Soon after returning home, however, Jojo again developed diarrhea and fever despite being on the same antibiotics that he had had at Cummings School. 

“We were concerned that there was a resistant bacterial population that the current antibiotic regimen was not addressing,” said Dr. Mazan. “While we were worried that an antibiotic change might worsen his diarrhea, we knew that we couldn’t let the pneumonia get out of hand. We also put him on Bio Sponge, and Dr. Anderson helped the owners manage his treatment at home.” 

To everyone’s relief, the fever and diarrhea soon dissipated, and a few days later, Jojo was well enough to come off the antibiotics. He remained on the Bio Sponge for another week and Gastrogard for a month. The horse soon regained weight, and his owners are now riding him again.

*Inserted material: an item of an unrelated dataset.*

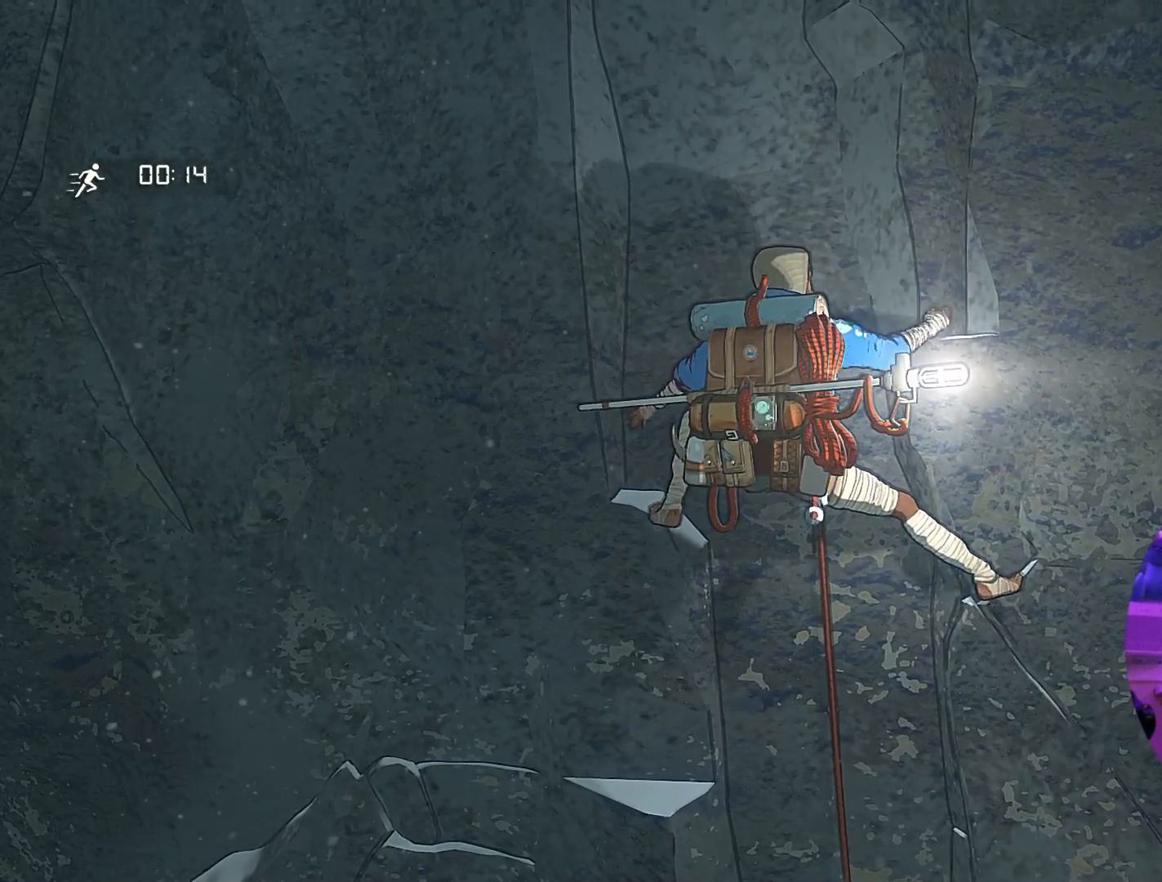
{"buttons": ["R1"], "left_stick": "left", "right_stick": "center", "events": [[33, "R1", "down"], [433, "left_stick", "left"]]}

“If horses are happy and eat properly, I think it affects everything about them and their body system,” said Dr. Mazan. “Jojo looks 15 years younger. We are delighted, it’s more than we expected. To be able to return to this is a big win. It takes a lot of management and a good veterinary team—a combination of a specialty hospital, an astute vet at home, and caring and attentive owners.”

Comments from Cummings School’s Internal Medicine Team
“We remove esophageal obstructions frequently because with better feeds and veterinary care, there are so many older horses these days. We see many diseases of age now,” observed Dr. Mazan. “Horses’ teeth are continually growing out as they age, and by the time horses are in their teens, they mostly run out of good chewing surface and are prone to obstruction of the esophagus. Food gets balled up and stuck, which can be very painful. Occasionally we see choke in younger horses that are greedy eaters or have bad teeth, but it primarily happens in older horses.”

To prevent choke in horses, Dr. Mazan recommends softer feed and good dentistry to preserve the chewing surface, though she acknowledges that prevention is difficult because horses tend to eat what they want to eat.

Although many cases of choke are treated successfully in the field, when the obstruction cannot be quickly resolved, it’s urgent that horses get to a hospital like the HLA.

“If you have a difficult or unusual problem, you want the specialized care—diagnostics, radiology, pathology—all in one place,” said Dr. Mazan. “Aspiration pneumonia is the most common sequela of choke, and electrolyte abnormalities and renal compromise are common, but even more serious is the potential for esophageal rupture and ensuing sepsis—it’s very difficult to save the horse once that has happened. When Jojo’s veterinarian realized that the choke was not yielding to treatment, he sent Jojo to us right away. That decision is what saved Jojo’s life in the long run.”